▸ **Task details**: Exactly how many lines in this data contain the word "source"? Only the number should be given.

Design files in plain text:

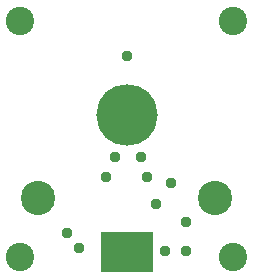
<source format=gbs>
G04 EAGLE Gerber X2 export*
G75*
%MOIN*%
%FSLAX24Y24*%
%LPD*%
%AMOC8*
5,1,8,0,0,1.08239X$1,22.5*%
G01*
%ADD10C,0.094614*%
%ADD11R,0.177291X0.133984*%
%ADD12C,0.204850*%
%ADD13C,0.114299*%
%ADD14C,0.037780*%


D10*
X8071Y984D03*
X984Y984D03*
X984Y8858D03*
X8071Y8858D03*
D11*
X4528Y1142D03*
D12*
X4528Y5709D03*
D13*
X7480Y2953D03*
X1575Y2953D03*
D14*
X4528Y7677D03*
X4528Y4921D03*
X5512Y2756D03*
X3839Y3642D03*
X6496Y2165D03*
X6004Y3445D03*
X2559Y1772D03*
X4134Y4331D03*
X5807Y1181D03*
X5020Y4331D03*
X2953Y1280D03*
X5217Y3642D03*
X6496Y1181D03*
M02*

</source>
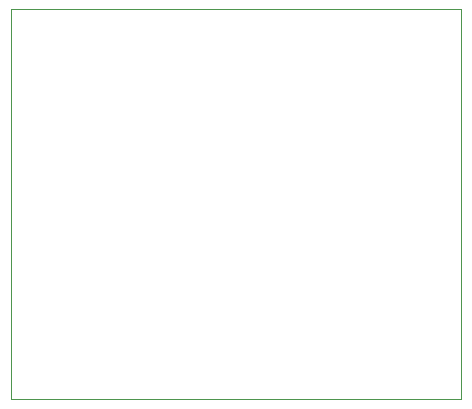
<source format=gko>
G04 EAGLE Gerber X2 export*
%TF.Part,Single*%
%TF.FileFunction,Other,Other*%
%TF.FilePolarity,Positive*%
%TF.GenerationSoftware,Autodesk,EAGLE,9.0.0*%
%TF.CreationDate,2018-05-04T14:31:41Z*%
G75*
%MOIN*%
%FSLAX34Y34*%
%LPD*%
%AMOC8*
5,1,8,0,0,1.08239X$1,22.5*%
G01*
%ADD10C,0.000000*%


D10*
X0Y0D02*
X14992Y0D01*
X14992Y12995D01*
X0Y12995D01*
X0Y0D01*
M02*

</source>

▸ **Written reply**: 4